32 - Blood Vow (Black Dagger Legacy #2) Page 32

“You’re a male. This has got nothing to do with where you come from.”

“Ohhhh, okay, right. So males can’t have any self-control. None at all.”

“They can’t! Don’t be a little bitch—”

“So you’re fucking Paradise, then. Behind Craeg’s back. Got it. Good to know.”

The guy frowned. “What the hell are you talking about?”

Axe smiled coldly and leaned in. “You want that female. You want her so fucking bad you can taste it. I see you looking at her, pretending like you’re smooth and shit. But you ain’t. So, yeah, if males can’t exercise self-control, then clearly you’ve got your dick in her mouth—”

The right hook came flying in at a perfect angle, and you want to talk about a light show? As contact was made, Axe’s head snapped up and over, his brain going loose-cannon in his skull, his vision briefly browning out.

“You’re fucking deluded, man,” Peyton spat. “You’re totally—”

Twice. In less than twenty-four hours. The douche bag punches him twice.

Axe pulled the gun he kept tucked in his waistband out and put it to the guy’s temple so quick, Peyton didn’t have time to step back. “The safety’s off. And I have nothing to lose. So how ’bout we start with you never fucking hitting me again. You got two shots on me. The third will put you in a grave.”

Peyton blinked. A couple of times. And Axe met him right in the eyes just so the male knew how dead serious he was.

“Get out,” Axe said in a low voice.

“You’re wrong about me and Paradise. She’s with her male. She picked him. I’ve never been with her and I never will be. So you just drop that bullshit—and if you don’t call Elise’s father right now, I’ll go over there myself and tell him you’re out. You are not getting into that house—”

Axe moved the gun to the side a thin inch and pulled the trigger. The pop was loud; the impact of the bullet in the wall was louder.

Peyton shouted and covered his head, dropping to his knees. But Axe was done. Reaching down with his free hand, he grabbed the fuck-twit’s expensive jacket and spun the male up and around, punching him back into the wall by the fireplace so hard the plaster cracked.
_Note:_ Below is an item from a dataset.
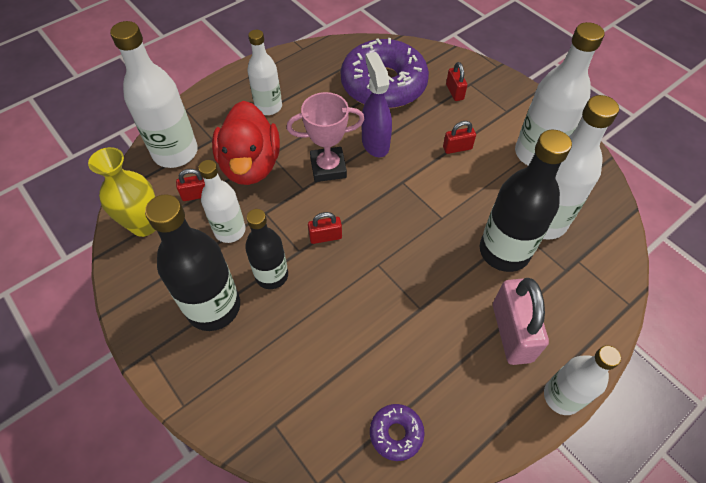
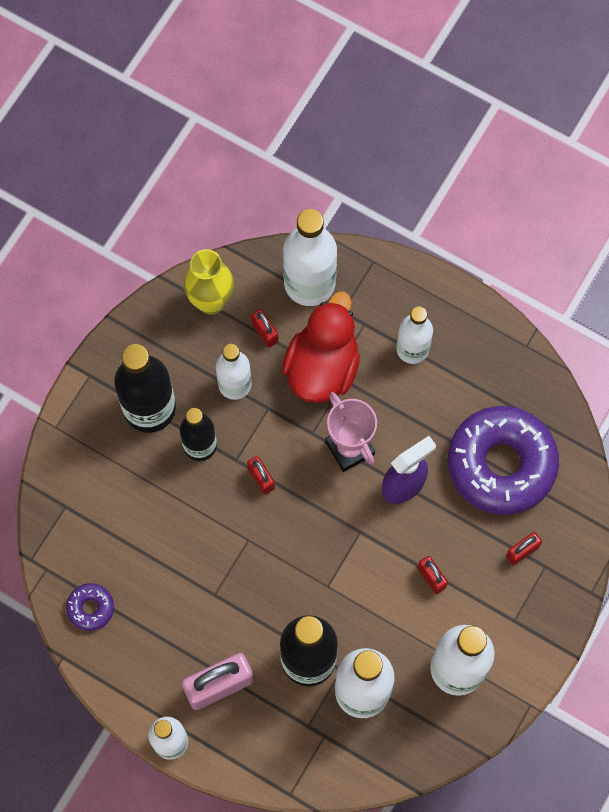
camera: 70 degrees right, 15 degrees up
(250, 165) = (322, 367): red duck -> red duck turned 135 degrees clockwise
“You want to know why it’s so cold in here?” Axe gritted out. “It’s because I can’t afford heat. And that’s the reason there are no lights on, too. You may have the luxury of not worrying where your next meal or your next Mercedes is coming from, but I’m pinching pennies and eating at the training center as often as I can. You have no right to tell me to do shit—and my not taking a job just so you don’t have to face the fact that your other cousin was recently murdered is not my fucking problem. Oh, and P.S., fuck you—don’t stand there in your fancy loafers while you’re not with the female you want, and maintain for one second that just because I’m poor, it doesn’t mean I can’t do the same. We can’t help who we’re attracted to, but thoughts are not actions. Even for commoners.”

Axe punctuated his little speech with another bam into the wall. Then he released his hold and walked off, prowling around the tiny living room with its haphazard furniture and the drapes that were all wilted and the threadbare rugs. As the silence stretched out, he hated the fact that he was ashamed of his father’s house.
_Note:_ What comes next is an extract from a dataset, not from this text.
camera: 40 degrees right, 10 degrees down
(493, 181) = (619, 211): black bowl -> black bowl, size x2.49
It was yet another betrayal of the male. And more than that, Peyton and his platinum-plated double standards were hardly anything worth living up to.

“I’ll pay you,” the male said grimly. “Whatever you’re making, I’ll double it. Triple it.”

Axe twisted around and stared at the guy.

Peyton put his palms up. “I’ll give you a year’s worth up front. Right now.”

Axe opened his mouth. Shut it.

In the end, he just grabbed his leather jacket and walked out of the room for the front door.

“Where are you going?” Peyton demanded.

“Shut the door behind you. Or don’t. I don’t give a fuck. But if I don’t leave now, I’m going to have to explain to Elise why I killed you, and I’d rather talk about her class schedule.”

Elise’s heart was pounding as she paced back and forth over the gray and white marble squares of the foyer’s floor. Her father had left for a meeting across town with her uncle. The butler and staff were working quietly in the rear of the house—which, considering her family’s mansion was over twenty-five thousand square feet in size, meant they were nowhere to be found. And her aunt was upstairs in bed.

Looking across at the French ormolu clock on the bombé chest by the grand door, she double-checked her watch. Then she turned to the antique mirror next to her and stared at her wavy reflection. The distortion seemed apt. She wasn’t sure what she was doing, what she was going to say.

Fiddling with the collar of her cashmere sweater, she made sure her wide-legged Donna Karan slacks were smooth over her hips. Her shoes were nothing special, just Tory Burch flats.

She wished she were in jeans, but her father didn’t approve of them.

As if the house were a country club with a dress code—

A rattling sound made her frown. Her phone, which was on vibrate, was going off over by the clock and she rushed to the thing.

It was Troy—

Great thunder rolled through the open space, the front door knocker being used by a strong hand.

As she put the phone back down without answering, she thought, Well, wasn’t that a revealing choice.